Another indefensible slaughter in Paris but different just the same from the attack on Charlie Hebdo. Hebdo was an attack on free speech, on the core commitments of a free society. The murderous onslaught in Paris yesterday was an extension of a barbaric war being fought out across the globe. Radical Islam destroyed the twin towers and the democratic west destroyed Iraq before moving on to Libya and the intervention in Syria. It is more complicated than that of course, much more complicated. Who can spell out in a few sentences the politics that divides the contestants? But there is now a horrible reality, even if is still absurd, to what used to be called ‘ the war on terror’ but should now be called the war of terror. The Americans boasted about the ‘shock and awe’ of the bombardment of Baghdad. There was certainly shock and awe in Paris.

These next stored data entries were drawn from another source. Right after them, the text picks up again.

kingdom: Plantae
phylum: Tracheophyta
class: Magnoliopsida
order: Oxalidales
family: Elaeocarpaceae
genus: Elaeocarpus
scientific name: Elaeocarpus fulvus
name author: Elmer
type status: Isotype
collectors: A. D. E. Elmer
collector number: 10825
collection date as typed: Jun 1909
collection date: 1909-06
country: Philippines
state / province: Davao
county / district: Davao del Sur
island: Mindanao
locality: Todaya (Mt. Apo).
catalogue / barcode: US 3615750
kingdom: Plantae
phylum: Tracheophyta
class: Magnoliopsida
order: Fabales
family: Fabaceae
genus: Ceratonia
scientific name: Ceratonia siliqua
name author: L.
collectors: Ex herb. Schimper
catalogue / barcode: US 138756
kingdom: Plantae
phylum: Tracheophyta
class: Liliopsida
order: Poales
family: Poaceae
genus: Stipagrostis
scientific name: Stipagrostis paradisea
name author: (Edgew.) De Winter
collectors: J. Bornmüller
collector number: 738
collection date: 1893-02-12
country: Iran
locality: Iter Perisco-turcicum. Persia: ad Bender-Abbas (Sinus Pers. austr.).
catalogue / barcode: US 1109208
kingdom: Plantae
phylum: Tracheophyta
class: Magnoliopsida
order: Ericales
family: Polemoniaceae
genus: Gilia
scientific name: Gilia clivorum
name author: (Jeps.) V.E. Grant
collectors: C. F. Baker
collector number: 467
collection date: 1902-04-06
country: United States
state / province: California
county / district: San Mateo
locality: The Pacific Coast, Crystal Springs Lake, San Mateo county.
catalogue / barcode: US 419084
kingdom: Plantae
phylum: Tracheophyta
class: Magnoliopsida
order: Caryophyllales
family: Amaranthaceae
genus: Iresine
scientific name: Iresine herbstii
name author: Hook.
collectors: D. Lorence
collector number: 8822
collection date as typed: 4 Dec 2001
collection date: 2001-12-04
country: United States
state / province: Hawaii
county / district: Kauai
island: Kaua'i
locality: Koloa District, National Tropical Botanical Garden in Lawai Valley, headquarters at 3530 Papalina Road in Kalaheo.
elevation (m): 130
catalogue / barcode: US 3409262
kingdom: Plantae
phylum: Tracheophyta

The propaganda in the western media makes serious discussion of these events almost impossible. The real and undeniable inhumanity of the attack in Paris is painted in lurid colours, the intervention of French forces in Syria as a brave confrontation with evil; democratic bombs and hateful Islamist bullets. It is almost too childish to bear.

In an echo of the Hebdo attack Google offered ‘Solidarité’ on its website but this time solidarity is a cheap sentiment. Better to think about why this happened and what to do next; to stop the war that feeds the terror. We talk about innocent civilians killed in terrorist outrages but those innocent civilians need to take responsibility for what governments do in their name. War in the 21stC is fought out in the cities and towns not trenches in open space. There is no war without large scale casualties among the innocents. The French have been quick to involve themselves in armed conflicts in Africa and the Middle East. They must decide what they want from those interventions and whether they are worth it because echoes of those wars will reverberate in French towns and cities.

War was always barbaric but never more so than today. A British Prime Minister can’t wait to gloat over the assassination of a man that murdered hostages. A lack of sympathy with the victim is matched by contempt for the man who ordered the killing. What is it that the French and British people want in the middle east?  Time to speak up before barbarism becomes the norm, at home and abroad.